Turks and Caicos Hotel Scene Started with Club Med
The Turks and Caicos Hotel Boom all started when All-Inclusive Resort Pioneer Opened in TCI.
Turks and Caicos was not always a mecca for tourists. In fact, many Americans had never even heard of the island chain when astronaut John Glenn splashed down in the waters of Grand Turk in 1962.
Twenty years later, Club Med opened the first hotel on Providenciales’ (Provo) Grace Bay. Today, Provo’s spectacular beach is a premier destination for tourists from all over the world.

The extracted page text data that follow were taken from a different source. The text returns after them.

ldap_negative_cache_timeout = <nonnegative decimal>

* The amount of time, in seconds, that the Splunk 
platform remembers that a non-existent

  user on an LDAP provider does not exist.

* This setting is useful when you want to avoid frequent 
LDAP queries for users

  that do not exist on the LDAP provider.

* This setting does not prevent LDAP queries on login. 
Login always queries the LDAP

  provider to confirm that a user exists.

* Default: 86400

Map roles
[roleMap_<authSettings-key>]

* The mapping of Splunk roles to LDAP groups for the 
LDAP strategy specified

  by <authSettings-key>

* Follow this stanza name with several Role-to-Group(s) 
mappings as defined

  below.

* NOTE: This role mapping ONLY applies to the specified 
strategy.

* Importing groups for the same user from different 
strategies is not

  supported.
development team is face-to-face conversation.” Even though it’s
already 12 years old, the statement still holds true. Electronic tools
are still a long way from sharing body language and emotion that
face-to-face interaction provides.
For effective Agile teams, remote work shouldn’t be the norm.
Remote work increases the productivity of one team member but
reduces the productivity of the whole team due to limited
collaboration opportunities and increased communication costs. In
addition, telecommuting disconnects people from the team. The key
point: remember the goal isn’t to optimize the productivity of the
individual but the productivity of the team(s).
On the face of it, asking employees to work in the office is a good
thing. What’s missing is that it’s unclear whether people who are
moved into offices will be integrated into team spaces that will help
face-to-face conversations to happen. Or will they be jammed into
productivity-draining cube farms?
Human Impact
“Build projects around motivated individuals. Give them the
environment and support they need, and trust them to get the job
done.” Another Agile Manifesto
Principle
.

Club Méditerranée SA (Club Med) was established in the 1950s by Belgian water polo champion Gérard Blitz and French businessman Gilbert Trigano. The first “resort” was comprised of straw huts on an Italian beachfront and based on the concept that people needed a place to recharge their batteries and focus simply on being happy. The company pioneered the concept of an all-inclusive resort and expanded rapidly after being acquired by Baron Edmond de Rothschild in 1961.
Club Med struggled in the 1990s amidst growing competition from other all-inclusive resorts and overall declines in tourism. Since the mid-2000s, Club Med has focused its efforts revamping its image as an upscale and family-oriented hotel chain. The company, which was most recently acquired by Chinese Fosun International Ltd., now operates 70 villages across the globe, with resorts in Europe, Africa, the Middle East, North America, Mexico, the Caribbean, South America, and Asia. Some resorts cater exclusively to adults, while others are family-friendly.
Club Med resorts are still referred to as “villages.
Today, Club Med resorts are still referred to as “villages.” Unique to Club Med, staff members are referred to as “GOs”, or Gentils Organisateurs (Gracious/Nice Organizers). Meanwhile, guests are known as “GMs”, or Gentils Membres (Gracious/Nice Guests/Members). Unlike other resorts, GMs and GOs are encouraged to interact, whether dining, drinking, or participating in sponsored activities, i.e. water activities, dancing, and land sports.
Club Med’s Provo resort is known as “Turquoise” and caters to adults only. The resort features a total of 291 rooms in several bungalow-style buildings, all located along Grace Bay’s 12-mile beach. Included activities include snorkeling, paddle boarding, windsurfing, yoga, tennis, and flying trapeze school. Scuba diving is available for an additional fee.